§ ASSIGNMENT: Every line below should be copied exactly; drop the pictures.

[Extracted records]
══════════════════════════════
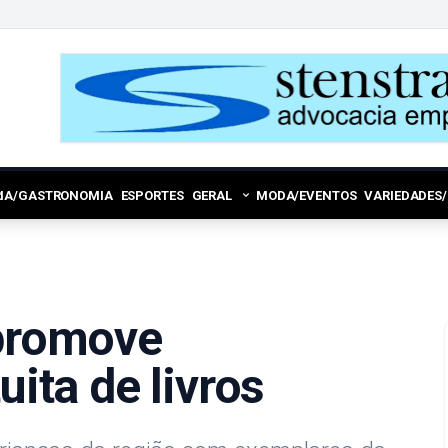
RIA/GASTRONOMIA
ESPORTES
GERAL
MODA/EVENTOS
VARIEDADES
 promove
uita de livros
══════════════════════════════
§ RESULT BELOW:
RIA/GASTRONOMIA
ESPORTES
GERAL
MODA/EVENTOS
VARIEDADES
 promove
uita de livros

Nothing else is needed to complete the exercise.